▶ _WRITTEN PROBLEM_: Reproduce every line below word for word, leaving nothing out and changing nothing.

____________________

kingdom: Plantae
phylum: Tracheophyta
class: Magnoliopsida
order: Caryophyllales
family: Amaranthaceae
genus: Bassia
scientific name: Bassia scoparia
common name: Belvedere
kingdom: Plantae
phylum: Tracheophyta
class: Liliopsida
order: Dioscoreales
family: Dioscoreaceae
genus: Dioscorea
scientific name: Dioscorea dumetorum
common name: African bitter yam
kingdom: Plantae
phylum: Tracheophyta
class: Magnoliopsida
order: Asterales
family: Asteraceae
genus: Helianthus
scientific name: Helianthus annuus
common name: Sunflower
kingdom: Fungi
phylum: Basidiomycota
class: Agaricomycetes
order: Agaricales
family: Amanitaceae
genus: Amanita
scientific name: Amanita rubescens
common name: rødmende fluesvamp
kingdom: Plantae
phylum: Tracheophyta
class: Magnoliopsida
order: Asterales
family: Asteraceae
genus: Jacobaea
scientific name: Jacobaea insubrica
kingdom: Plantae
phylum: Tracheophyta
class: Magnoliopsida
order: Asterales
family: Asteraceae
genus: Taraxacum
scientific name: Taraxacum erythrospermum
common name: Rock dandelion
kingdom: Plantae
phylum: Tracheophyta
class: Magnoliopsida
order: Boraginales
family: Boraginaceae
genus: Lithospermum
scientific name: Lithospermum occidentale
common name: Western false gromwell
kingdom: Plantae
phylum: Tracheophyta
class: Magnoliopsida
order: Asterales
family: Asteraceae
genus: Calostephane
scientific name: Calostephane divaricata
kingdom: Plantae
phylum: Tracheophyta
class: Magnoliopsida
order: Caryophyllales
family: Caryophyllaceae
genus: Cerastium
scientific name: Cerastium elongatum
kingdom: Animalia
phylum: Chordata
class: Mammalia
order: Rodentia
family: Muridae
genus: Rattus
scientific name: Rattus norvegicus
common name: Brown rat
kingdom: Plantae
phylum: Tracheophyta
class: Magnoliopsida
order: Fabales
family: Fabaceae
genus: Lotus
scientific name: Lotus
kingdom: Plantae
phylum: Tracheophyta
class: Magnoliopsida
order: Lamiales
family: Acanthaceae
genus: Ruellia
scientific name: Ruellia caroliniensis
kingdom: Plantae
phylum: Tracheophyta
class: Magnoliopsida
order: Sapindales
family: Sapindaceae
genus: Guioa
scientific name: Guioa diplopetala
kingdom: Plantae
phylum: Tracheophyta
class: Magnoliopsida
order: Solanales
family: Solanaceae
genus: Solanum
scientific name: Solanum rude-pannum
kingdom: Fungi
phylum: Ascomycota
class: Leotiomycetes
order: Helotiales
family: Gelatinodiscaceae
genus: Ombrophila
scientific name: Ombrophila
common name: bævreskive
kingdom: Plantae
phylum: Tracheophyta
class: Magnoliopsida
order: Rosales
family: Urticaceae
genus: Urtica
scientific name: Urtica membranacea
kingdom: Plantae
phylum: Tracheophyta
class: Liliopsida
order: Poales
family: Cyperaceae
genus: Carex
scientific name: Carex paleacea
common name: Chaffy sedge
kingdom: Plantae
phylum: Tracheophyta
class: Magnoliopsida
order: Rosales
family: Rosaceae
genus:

____________________

▶ _SOLUTION TO THIS EXERCISE_:
kingdom: Plantae
phylum: Tracheophyta
class: Magnoliopsida
order: Caryophyllales
family: Amaranthaceae
genus: Bassia
scientific name: Bassia scoparia
common name: Belvedere
kingdom: Plantae
phylum: Tracheophyta
class: Liliopsida
order: Dioscoreales
family: Dioscoreaceae
genus: Dioscorea
scientific name: Dioscorea dumetorum
common name: African bitter yam
kingdom: Plantae
phylum: Tracheophyta
class: Magnoliopsida
order: Asterales
family: Asteraceae
genus: Helianthus
scientific name: Helianthus annuus
common name: Sunflower
kingdom: Fungi
phylum: Basidiomycota
class: Agaricomycetes
order: Agaricales
family: Amanitaceae
genus: Amanita
scientific name: Amanita rubescens
common name: rødmende fluesvamp
kingdom: Plantae
phylum: Tracheophyta
class: Magnoliopsida
order: Asterales
family: Asteraceae
genus: Jacobaea
scientific name: Jacobaea insubrica
kingdom: Plantae
phylum: Tracheophyta
class: Magnoliopsida
order: Asterales
family: Asteraceae
genus: Taraxacum
scientific name: Taraxacum erythrospermum
common name: Rock dandelion
kingdom: Plantae
phylum: Tracheophyta
class: Magnoliopsida
order: Boraginales
family: Boraginaceae
genus: Lithospermum
scientific name: Lithospermum occidentale
common name: Western false gromwell
kingdom: Plantae
phylum: Tracheophyta
class: Magnoliopsida
order: Asterales
family: Asteraceae
genus: Calostephane
scientific name: Calostephane divaricata
kingdom: Plantae
phylum: Tracheophyta
class: Magnoliopsida
order: Caryophyllales
family: Caryophyllaceae
genus: Cerastium
scientific name: Cerastium elongatum
kingdom: Animalia
phylum: Chordata
class: Mammalia
order: Rodentia
family: Muridae
genus: Rattus
scientific name: Rattus norvegicus
common name: Brown rat
kingdom: Plantae
phylum: Tracheophyta
class: Magnoliopsida
order: Fabales
family: Fabaceae
genus: Lotus
scientific name: Lotus
kingdom: Plantae
phylum: Tracheophyta
class: Magnoliopsida
order: Lamiales
family: Acanthaceae
genus: Ruellia
scientific name: Ruellia caroliniensis
kingdom: Plantae
phylum: Tracheophyta
class: Magnoliopsida
order: Sapindales
family: Sapindaceae
genus: Guioa
scientific name: Guioa diplopetala
kingdom: Plantae
phylum: Tracheophyta
class: Magnoliopsida
order: Solanales
family: Solanaceae
genus: Solanum
scientific name: Solanum rude-pannum
kingdom: Fungi
phylum: Ascomycota
class: Leotiomycetes
order: Helotiales
family: Gelatinodiscaceae
genus: Ombrophila
scientific name: Ombrophila
common name: bævreskive
kingdom: Plantae
phylum: Tracheophyta
class: Magnoliopsida
order: Rosales
family: Urticaceae
genus: Urtica
scientific name: Urtica membranacea
kingdom: Plantae
phylum: Tracheophyta
class: Liliopsida
order: Poales
family: Cyperaceae
genus: Carex
scientific name: Carex paleacea
common name: Chaffy sedge
kingdom: Plantae
phylum: Tracheophyta
class: Magnoliopsida
order: Rosales
family: Rosaceae
genus:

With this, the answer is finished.